Burton and I have kind of parted ways as his career has gone on, but Beetlejuice was him at peak brilliance. He brought this wacky story to the screen with unique, jaw-dropping style, achieving a look that's simultaneously low rent and amazing. No other director in the world would have made this film in the way Burton made it. Aiding him in achieving greatness with this one was the awesome cast he assembled, and composer Danny Elfman, who allowed Burton to pair his imagery with one of the most memorable scores of all time.

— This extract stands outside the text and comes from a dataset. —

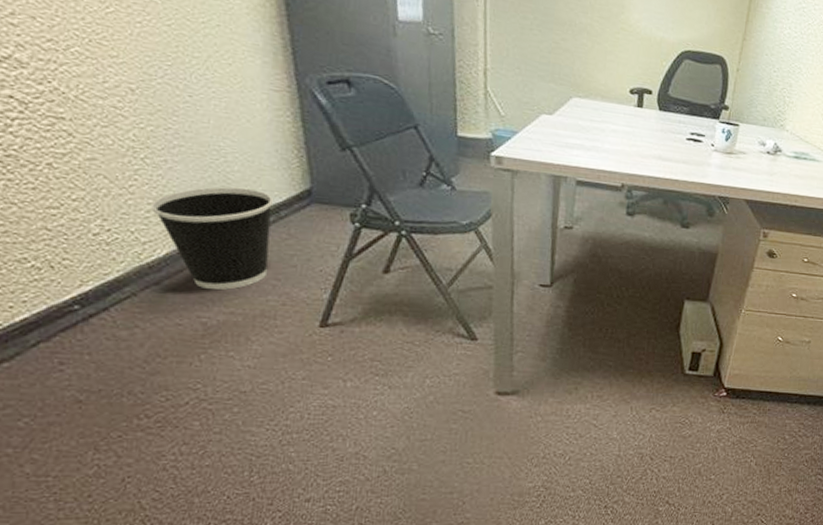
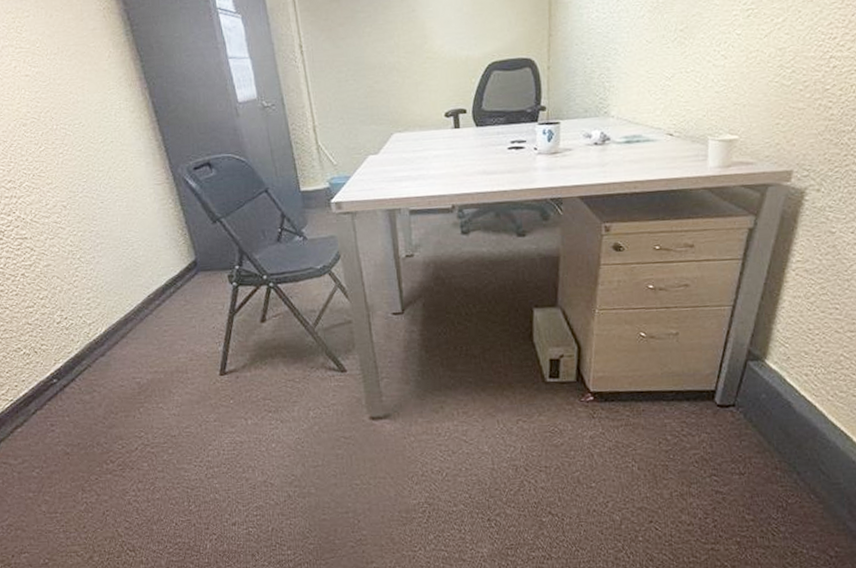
wastebasket: present [151,187,274,291] -> none [90,268,176,355]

Beetlejuice originated as a very dark idea from Larry Wilson and Michael McDowell, but once rewritten by Warren Skaaren and filtered through Burton's vision, it reached the screen in a state of perfection, even if the finished film is much lighter than Wilson and McDowell intended. Keaton's Betelgeuse just seems a lot more entertaining to me than a homicidal rapist winged demon. I can tell you that 4-year-old Cody wouldn't have enjoyed the movie nearly as much if that had been the Betelgeuse on the screen in front of him instead of the undead used car salesman the character ended up being.
Monsters, ghouls, old school special effects, a mixture of darkness and humor - this is the sort of thing I love, so I hope Beetlejuice was the first movie I ever saw in a theatre.